A Mother's Dream

(CSC finds out that the most precious gift a Chinese mother can give to a daughter during mid-Autumn festival is not just moon cakes, but to teach her to dream freely. She recalls an inspiring story which led to her parenting of her daughter.)

An American friend, Ger, told me why he became an electronics engineer for a high-tech Silicon Valley firm in California.

“I was about six years old when I saw the Apollo 11 moon landing on our old black-and- white television. The men in their strange helmets and suits mesmerized me. Watching them pressing numerous buttons and floating around weightlessly, I asked my Dad who they were. He said they were called astronauts and that they were inside a thing called rocket. Men who built rockets were called engineers.
“When the program was over, I was so fascinated that I told my parents I wanted to go inside a rocket and do the same thing. I remembered my Mom said as she hugged me, “Of course you can be an astronaut. You can be anything you want!”

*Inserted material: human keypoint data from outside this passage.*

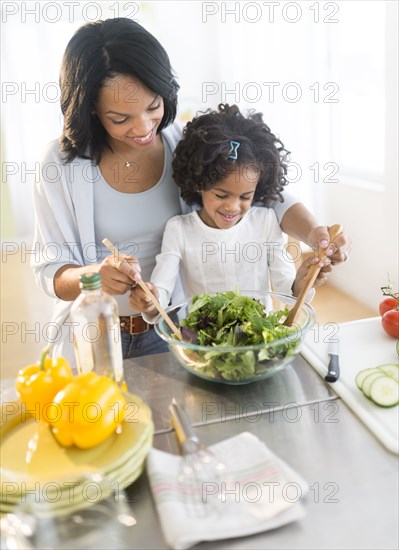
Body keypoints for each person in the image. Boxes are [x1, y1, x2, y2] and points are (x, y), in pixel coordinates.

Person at [32, 18, 350, 365]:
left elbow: (267, 196)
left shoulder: (187, 146)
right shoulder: (60, 165)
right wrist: (95, 276)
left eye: (153, 107)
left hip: (172, 329)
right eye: (121, 118)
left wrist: (316, 235)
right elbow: (51, 272)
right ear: (90, 107)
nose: (143, 128)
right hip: (95, 334)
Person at [130, 103, 332, 319]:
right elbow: (161, 292)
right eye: (221, 195)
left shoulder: (265, 221)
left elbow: (287, 291)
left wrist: (304, 280)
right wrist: (150, 300)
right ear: (198, 184)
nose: (233, 207)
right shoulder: (179, 229)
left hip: (258, 337)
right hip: (204, 341)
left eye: (245, 197)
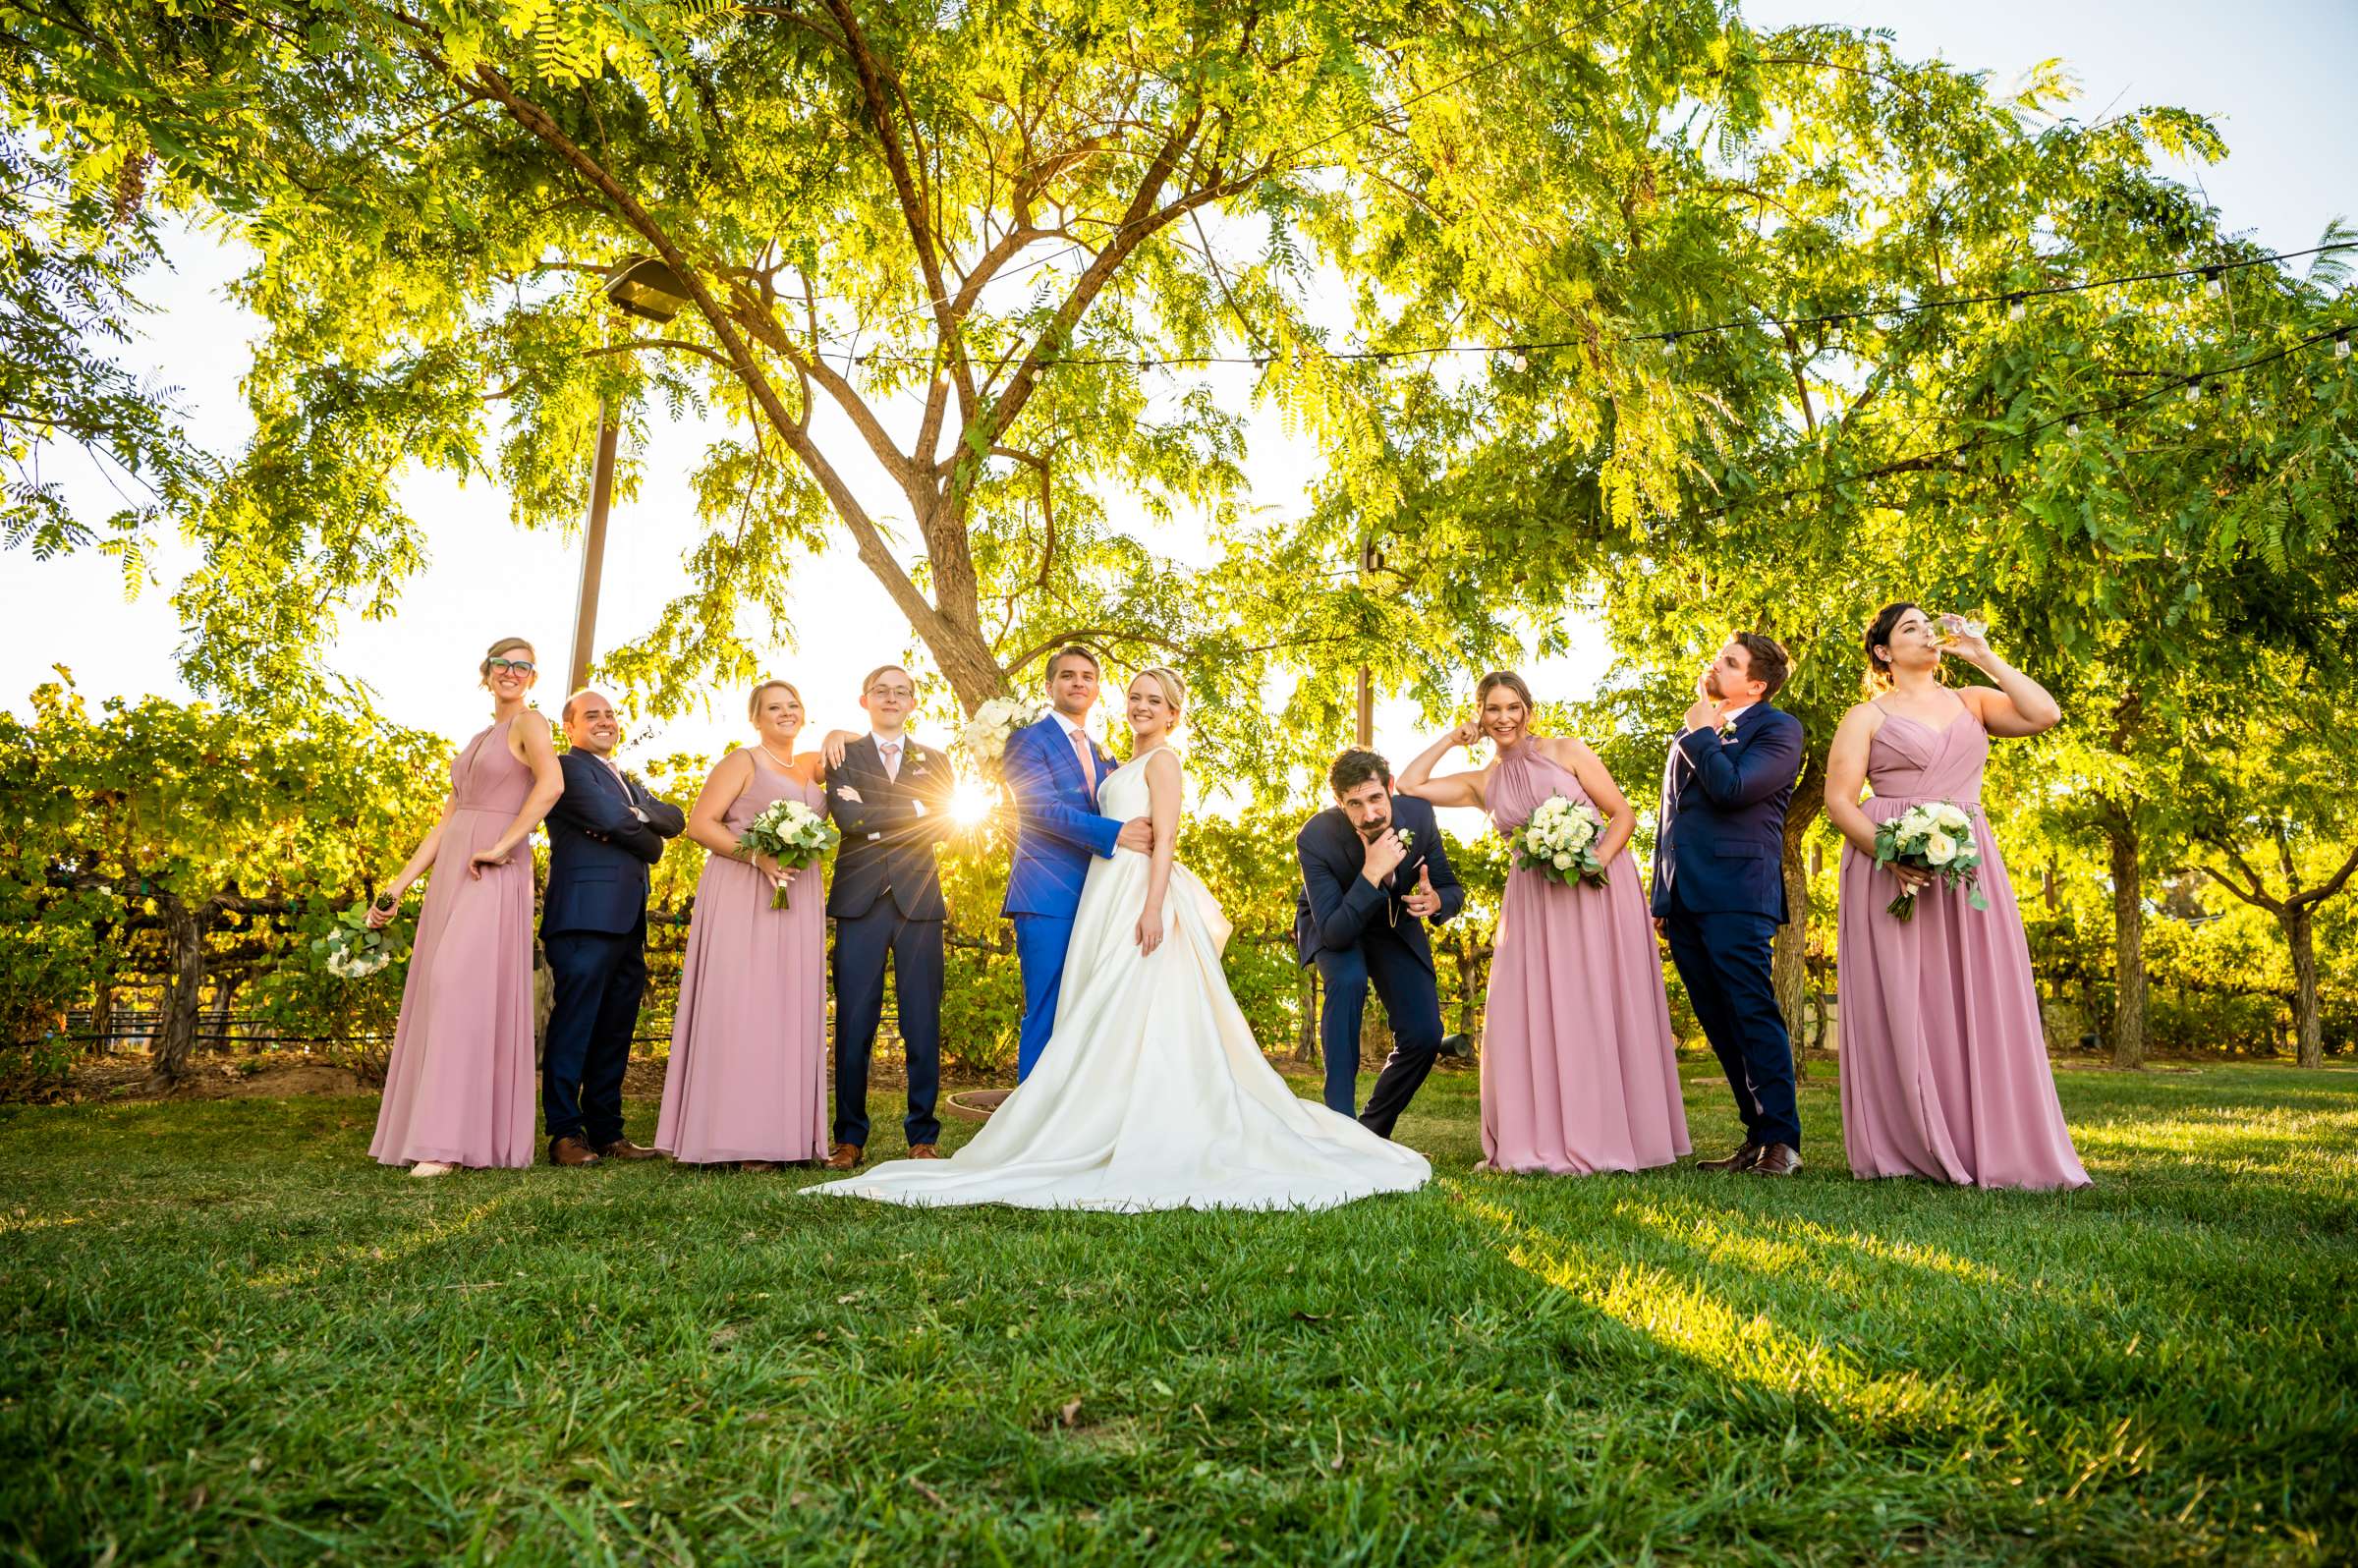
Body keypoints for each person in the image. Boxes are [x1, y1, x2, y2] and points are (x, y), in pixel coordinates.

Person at [810, 670, 1428, 1210]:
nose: (1141, 706)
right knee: (1097, 1013)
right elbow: (1070, 808)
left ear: (1174, 714)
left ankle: (1141, 1122)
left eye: (1154, 701)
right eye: (1134, 697)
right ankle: (1086, 1115)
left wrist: (1154, 907)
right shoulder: (1113, 762)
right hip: (1102, 898)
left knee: (1143, 1011)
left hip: (1139, 898)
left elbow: (1166, 840)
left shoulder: (1162, 761)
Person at [1825, 604, 2090, 1190]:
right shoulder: (1864, 716)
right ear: (1884, 653)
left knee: (1979, 992)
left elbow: (2045, 713)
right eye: (1910, 628)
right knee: (1905, 998)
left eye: (1928, 624)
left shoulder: (1972, 700)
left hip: (1970, 866)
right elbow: (1840, 801)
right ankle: (1910, 1137)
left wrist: (1982, 654)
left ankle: (1985, 1136)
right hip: (1890, 865)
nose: (1926, 634)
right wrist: (1891, 854)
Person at [1399, 672, 1689, 1174]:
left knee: (1598, 998)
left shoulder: (1567, 751)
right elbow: (1409, 784)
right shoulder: (1481, 781)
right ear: (1481, 715)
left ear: (1529, 709)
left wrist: (1595, 860)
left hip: (1597, 887)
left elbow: (1622, 814)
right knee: (1530, 1007)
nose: (1505, 718)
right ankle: (1542, 1132)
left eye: (1514, 707)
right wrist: (1452, 737)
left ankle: (1617, 1131)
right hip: (1534, 898)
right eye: (1493, 710)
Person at [365, 638, 564, 1176]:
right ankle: (440, 1132)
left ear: (532, 678)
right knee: (441, 990)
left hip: (492, 867)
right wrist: (399, 884)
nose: (512, 672)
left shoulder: (532, 724)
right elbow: (446, 821)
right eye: (504, 663)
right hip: (454, 863)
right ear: (487, 671)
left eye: (524, 666)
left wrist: (504, 844)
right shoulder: (480, 737)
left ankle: (445, 1143)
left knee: (456, 985)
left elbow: (552, 785)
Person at [657, 680, 832, 1170]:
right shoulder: (743, 760)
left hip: (797, 891)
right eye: (773, 707)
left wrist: (840, 730)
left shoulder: (812, 763)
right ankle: (732, 1136)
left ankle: (781, 1135)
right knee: (741, 1002)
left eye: (793, 704)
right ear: (755, 718)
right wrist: (758, 857)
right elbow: (701, 823)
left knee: (785, 1005)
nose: (786, 712)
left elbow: (862, 745)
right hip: (742, 888)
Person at [1651, 633, 1807, 1177]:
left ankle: (1783, 1142)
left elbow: (1734, 790)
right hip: (1686, 897)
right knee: (1717, 1020)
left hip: (1740, 893)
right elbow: (1671, 818)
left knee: (1752, 1013)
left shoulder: (1779, 730)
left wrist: (1699, 733)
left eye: (1729, 661)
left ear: (1756, 684)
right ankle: (1755, 1136)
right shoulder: (1696, 730)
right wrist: (1660, 893)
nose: (1715, 664)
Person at [819, 664, 958, 1170]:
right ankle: (849, 1138)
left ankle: (922, 1136)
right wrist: (914, 811)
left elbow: (944, 823)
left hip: (919, 901)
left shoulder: (936, 759)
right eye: (882, 691)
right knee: (855, 1023)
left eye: (902, 692)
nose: (892, 698)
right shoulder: (843, 754)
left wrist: (885, 817)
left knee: (922, 1023)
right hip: (860, 901)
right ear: (865, 700)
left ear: (914, 703)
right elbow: (849, 819)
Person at [539, 688, 684, 1167]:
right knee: (575, 1024)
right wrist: (638, 828)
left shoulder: (625, 779)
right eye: (592, 715)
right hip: (583, 916)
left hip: (628, 922)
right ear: (570, 726)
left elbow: (672, 824)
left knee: (615, 1029)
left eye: (610, 714)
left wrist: (637, 818)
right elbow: (613, 822)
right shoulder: (566, 767)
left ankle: (608, 1132)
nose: (604, 721)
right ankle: (564, 1134)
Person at [999, 647, 1154, 1081]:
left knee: (1087, 1010)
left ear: (1098, 689)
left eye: (1088, 675)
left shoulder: (1105, 754)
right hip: (1046, 894)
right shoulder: (1027, 741)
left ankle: (1068, 1116)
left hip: (1099, 897)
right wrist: (1117, 833)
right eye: (1067, 675)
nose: (1078, 682)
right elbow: (1039, 809)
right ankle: (1028, 1126)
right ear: (1050, 687)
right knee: (1047, 1009)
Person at [1293, 748, 1465, 1138]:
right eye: (1355, 804)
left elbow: (1452, 888)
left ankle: (1371, 1134)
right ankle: (1339, 1126)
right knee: (1348, 980)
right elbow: (1334, 931)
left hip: (1393, 926)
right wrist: (1372, 872)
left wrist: (1438, 901)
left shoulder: (1419, 816)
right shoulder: (1316, 837)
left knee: (1424, 1034)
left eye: (1375, 799)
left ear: (1389, 788)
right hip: (1335, 921)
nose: (1369, 814)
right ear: (1340, 803)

My Dad patted my head, “Son, you will if you dream it.”

“Since that day, I’ve been very interested in machines and tools. Watching my Dad fixing TV's, electric appliances and cars only added to my growing captivation by machines. My boy cousins and I played astronaut games in my treehouse and in my room!

“I didn’t like schoolwork. All I wanted was to build machines -- especially rockets! My parents
weren’t very strict about school, but they made a deal with me. “You are allowed to experiment with machines as long as you try your best in school.”

“So, I experimented with as many machines as I could and I’m still experimenting now! I’ve not forgotten my dream of building a rocket yet!” Ger laughed happily, his eyes sparkling behind his glasses.
“That’ll be fantastic! I’m sure your dream will come true,” I said. “I wish I had built a dream like yours when I watched Apollo 11 on TV!”

I remembered that night very well. My whole family was in front of our newly-purchased, second-hand, black-and-white TV. Everyone was very excited to see men landing on the moon where Chan Er, the Chinese Moon Goddess, lived in legend. 

I remembered my father commenting in awe, “Chan Er doesn’t exist on the moon!”

Ah Poh (grandmother) peered through her bifocals as she said in disbelief, “I’m sure she’s there. She is hiding because these white men are frightening her.” The women all agreed with her.

One of my aunts chimed in, “She must be frightened because they speak English and they
are wearing astronaut clothes!”

A heated discussion about Chan Er and the astronauts broke out among the family. In the end, everyone agreed that there were two moons, one for the white men and one for Chan Er.

We children listened with fascination, but none of us thought about going to the moon. In our minds, it was something reserved for white men in very advanced and rich countries. 

We didn’t dream like Ger did.  

As a young girl, I didn’t know any dream other than my mother’s and my grandmothers’ before me – to marry a
good Ipoh Chinese man whose family owned a house and to be a good wife. A blank-faced man used to come into my childhood dreams frequently carrying a red thread, the symbol of marriage. Although I studied hard in school, I knew that my dream was my destiny.  

Luckily, Malaysia’s rapid development in the seventies and eighties slowly changed the views of my Ipoh community. 

There was a growing awareness that girls could get better paying jobs and be better positioned to “catch” richer husbands if they were given higher education. Like many girls in secondary school, I quietly nurtured a dream in the smallest corner of my mind -- to go to university.

When I was offered the unthinkable opportunity to go to university, I dared only to dream a girl’s wildest dream -- study something “suitable” for girls, as defined by my community. Physics and engineering subjects frightened me. I had never dreamt of mastering or creating technology. It wasn’t for me -- the girl from Ipoh. 

My dream was fulfilled when I received my university degree. Then, life began to unfold at its own pace as I got caught up in living, just like everyone else.

“So you see, I haven’t had a dream for a long time!” I lamented to Ger.

“It’s not too late! No one can stop you from dreaming freely!” Ger gave me a naughty wink. “Only the dead won’t dream!”

I took his words to heart.

While watching the news about the space shuttle Colombia with my three-year old daughter,
she pointed at the astronauts and asked me who the aliens were and if dinosaurs would come and eat them.

“They are astronauts,” I told her. They fly to the moon and other planets in the sky.” Her eyes sparkled with fascination as she listened.

I took her to the window to look at the full moon. “When you are a big girl, you can fly to the moon and visit there with the astronauts!”

“Yay!” she cheered, lifting her hands. “I want to pick all the stars and bring them to my playhouse!”

“Mommy will help you to pick the stars too!” I cheered. 

And the stars we gather together will be the dreams on  which to build your future, my little darling.

(Ms Chong’s daughter, Big R, grew up to be very different after this incidence. She drew a blue fat rocket that didn’t seem to have aerodynamic possibility in the art class in Standard One when the teacher told the class to follow exactly what she drew – a bumble bee with yellow and black stripes. But then, that is another story!)